Unless the rules for VfU and AfD are asymmetrical, than VfU becomes a pointless waste of time.
It's not a waste of time to undelete an article which shouldn't have been deleted in the first place.
Discussion of the merit and content of the article should not be
mechanically excluded from VfU. But it should be limited to cases where it can convincingly be shown _something has changed_ between AfD and VfU that would lead one to believe that the people taking part in AfD would probably have voted otherwise had they had known.
Why should those taking part in the initial AFD get the final say on things? That is exactly what's so horrible about VFD - if you don't incessantly monitor the page to ensure that no mistakes are made, it's assumed that you automatically cast a vote to delete.
That gives way too much power to a tiny tiny fraction of interested Wikipedians.
Articles that are _genuinely_ and _substantially_ rewritten just
before close of AfD (e.g "delete, delete, delete, delete, delete, delete, delete, delete, comment: rewritten, keep, keep") would be one example.
Seems like an example of something which shouldn't have been deleted in the first place.
Or "Har Gobind Korhana is so kewl! I love his lecutres" followed by a
string of delete, non-notable prof", closed for deletion, someone points out that it's a misspelling of Har Gobind Khorana who won a Nobel prize.
You're saying the article said "Har Gobind Korhana is so kewl! I love his lecutres"? What in the world is the point of undeleting that?
Whatever the rules and practices are, VfU should be _different_ from
AfD and involve _different_ considerations.

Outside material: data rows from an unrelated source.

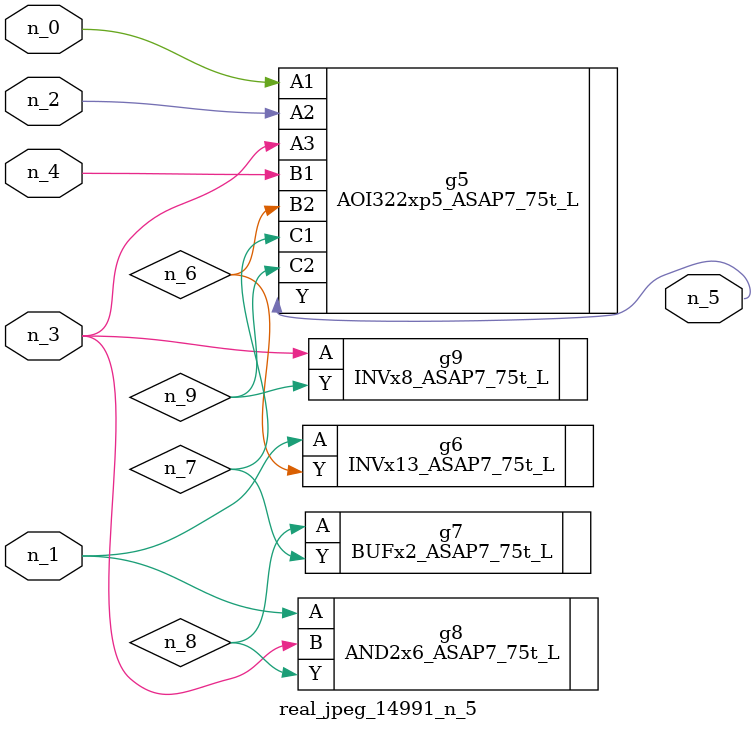
<source format=v>
module real_jpeg_14991_n_5 (n_4, n_0, n_1, n_2, n_3, n_5);

input n_4;
input n_0;
input n_1;
input n_2;
input n_3;

output n_5;

wire n_8;
wire n_6;
wire n_7;
wire n_9;

AOI322xp5_ASAP7_75t_L g5 ( 
.A1(n_0),
.A2(n_2),
.A3(n_3),
.B1(n_4),
.B2(n_6),
.C1(n_7),
.C2(n_9),
.Y(n_5)
);

INVx13_ASAP7_75t_L g6 ( 
.A(n_1),
.Y(n_6)
);

AND2x6_ASAP7_75t_L g8 ( 
.A(n_1),
.B(n_3),
.Y(n_8)
);

INVx8_ASAP7_75t_L g9 ( 
.A(n_3),
.Y(n_9)
);

BUFx2_ASAP7_75t_L g7 ( 
.A(n_8),
.Y(n_7)
);


endmodule
</source>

It should not just be mechanical re-run of AfD to see whether the percentage of people who think Jenny MacNabb is notable will turn out to be different.
It inherently is *different*, but the consideration should be exactly the same: should the article be in Wikipedia, or not? I find it disturbing that anyone should think otherwise, as that would imply that we should have a process in place which either keeps articles which shouldn't be in the encyclopedia, or which deletes articles which should be in it.
I agree it shouldn't be a mechanical re-run, and the percentage of people who think something is irrelevant. Rather, if a VFU discussion shows that there isn't actually a consensus to exclude an article from Wikipedia, then that article should be undeleted.
VFU is really more of a reopening of the discussion than a re-run of the vote. Someone should have a good reason to want to reopen the discussion, but we shouldn't limit the participants to those who initially participated.
For those who are worried about having to vote all over again, there is a reasonable solution. Carry the delete votes from the initial VFD over to the VFU. People could still change them, and more recent votes would be more heavily weighted if there were significant changes, but this would greatly reduce the incentive to nominate an article for undeletion without some sort of new argument.